Недетское погибло на тысячелетней дороге.
Так создавалась образцовая детская народная песня, во всей
своей семантике и ритмике идеально соответствующая умственным потребностям
русских трехлетних детей, – одно из сильнейших средств мудрой народной
педагогической практики.
Точно таким же путем возникла и та великая книга, которая
у англичан называется «Старуха гусыня» («The Mother Goose»). Стишки,
входящие в «Старуху гусыню», так называемые Nursery Rhymes, подверглись
тому же процессу коллективного отбора, бессознательно произведенного
длинным рядом детских поколений. Стишки эти просеивались через тысячи
сит, прежде чем из них образовался единственный всенародный песенник,
без которого немыслимы детские годы английских, шотландских, австралийских,
канадских детей. Многие из этих стишков зарегистрированы в печати лет
четыреста или пятьсот тому назад. Например, песня о Готемских умниках
(Three Wise Men of Gotham) считалась старинной уже в середине XIV века.
А версия песни о снеге «Птаха белая, без перышков» («White
bird featherless») восходит к началу десятого века98.
Почему же, спрашивается, среди этих произведений фольклора,
так чудесно приспособленных для воспитания детей, возникла такая обширная
группа озорных, диковинных стишков, посвященных нарочитому систематическому
отклонению от установленной нормы? Почему образцовая детская песня,
одобренная миллионами детей, в течение многих веков культивирует
с таким упорством это явное нарушение реальности?

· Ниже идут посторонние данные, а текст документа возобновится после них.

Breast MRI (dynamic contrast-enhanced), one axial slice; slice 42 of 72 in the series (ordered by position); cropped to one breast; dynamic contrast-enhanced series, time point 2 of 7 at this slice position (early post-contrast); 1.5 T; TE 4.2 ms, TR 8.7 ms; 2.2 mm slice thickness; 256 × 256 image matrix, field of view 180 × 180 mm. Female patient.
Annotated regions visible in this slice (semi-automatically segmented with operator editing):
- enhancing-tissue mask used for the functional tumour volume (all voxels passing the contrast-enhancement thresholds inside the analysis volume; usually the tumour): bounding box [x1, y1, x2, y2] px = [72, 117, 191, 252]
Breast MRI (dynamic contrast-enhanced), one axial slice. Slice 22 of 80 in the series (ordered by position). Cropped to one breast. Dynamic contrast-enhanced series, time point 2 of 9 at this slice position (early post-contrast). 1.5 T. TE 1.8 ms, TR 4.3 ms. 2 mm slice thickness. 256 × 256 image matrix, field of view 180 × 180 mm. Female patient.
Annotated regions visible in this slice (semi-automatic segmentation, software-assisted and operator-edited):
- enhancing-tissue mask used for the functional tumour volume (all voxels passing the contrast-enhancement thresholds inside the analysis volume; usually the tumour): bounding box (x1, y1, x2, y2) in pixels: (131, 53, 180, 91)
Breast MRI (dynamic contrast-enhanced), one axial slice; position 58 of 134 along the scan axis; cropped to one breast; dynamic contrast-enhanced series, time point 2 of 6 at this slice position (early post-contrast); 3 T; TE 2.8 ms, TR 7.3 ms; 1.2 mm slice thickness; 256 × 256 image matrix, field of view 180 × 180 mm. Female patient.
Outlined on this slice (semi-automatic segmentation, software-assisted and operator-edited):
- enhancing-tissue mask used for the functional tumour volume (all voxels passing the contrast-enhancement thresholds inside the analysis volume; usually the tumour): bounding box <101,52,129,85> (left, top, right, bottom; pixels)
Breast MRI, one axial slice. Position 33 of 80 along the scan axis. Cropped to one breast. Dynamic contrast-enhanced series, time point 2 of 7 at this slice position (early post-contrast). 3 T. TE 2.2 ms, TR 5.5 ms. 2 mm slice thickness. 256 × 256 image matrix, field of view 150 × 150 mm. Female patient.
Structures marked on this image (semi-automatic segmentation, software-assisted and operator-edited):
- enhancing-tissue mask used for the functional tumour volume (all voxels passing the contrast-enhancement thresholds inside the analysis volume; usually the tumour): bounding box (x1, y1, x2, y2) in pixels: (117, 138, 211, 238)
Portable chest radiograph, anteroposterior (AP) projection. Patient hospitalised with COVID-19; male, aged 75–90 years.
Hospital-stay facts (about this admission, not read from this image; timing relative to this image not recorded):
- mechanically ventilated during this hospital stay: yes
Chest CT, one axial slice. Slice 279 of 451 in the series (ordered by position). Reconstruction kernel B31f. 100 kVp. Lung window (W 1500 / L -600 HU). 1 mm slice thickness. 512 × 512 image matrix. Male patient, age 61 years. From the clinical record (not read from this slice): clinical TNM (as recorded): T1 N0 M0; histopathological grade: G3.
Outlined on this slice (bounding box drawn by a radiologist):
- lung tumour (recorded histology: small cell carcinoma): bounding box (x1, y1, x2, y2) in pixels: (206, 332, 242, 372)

Я взял одну-единственную тему: лошадь везет человека, но,
если всмотреться внимательнее в детскую народную песню, можно заметить,
что чуть ли не каждая тема, доступная кругозору ребенка, подвергается
такой же обработке, словно идея строгой закономерности вещей и событий
невыносима для трехлетнего ума.
Многие песни как будто к тому и стремятся, чтобы перемешать,
перепутать те немногочисленные данные опыта, из коих для ребенка слагается
вселенная.
Чаще всего желанная нелепица достигается в детской песне
тем, что неотъемлемые функции предмета а навязываются предмету б,
а функции предмета б навязываются предмету а.
Благодаря применению этого метода в фольклоре создались
так называемые небывальщины, издавна широко распространенные среди
русских детей:
Среди моря овин горит,
По чисту полю корабль бежит…99
Здесь, в этих строках, дано сочетание шести несочетаемых
вещей: моря и овина, корабля и поля, воды и огня.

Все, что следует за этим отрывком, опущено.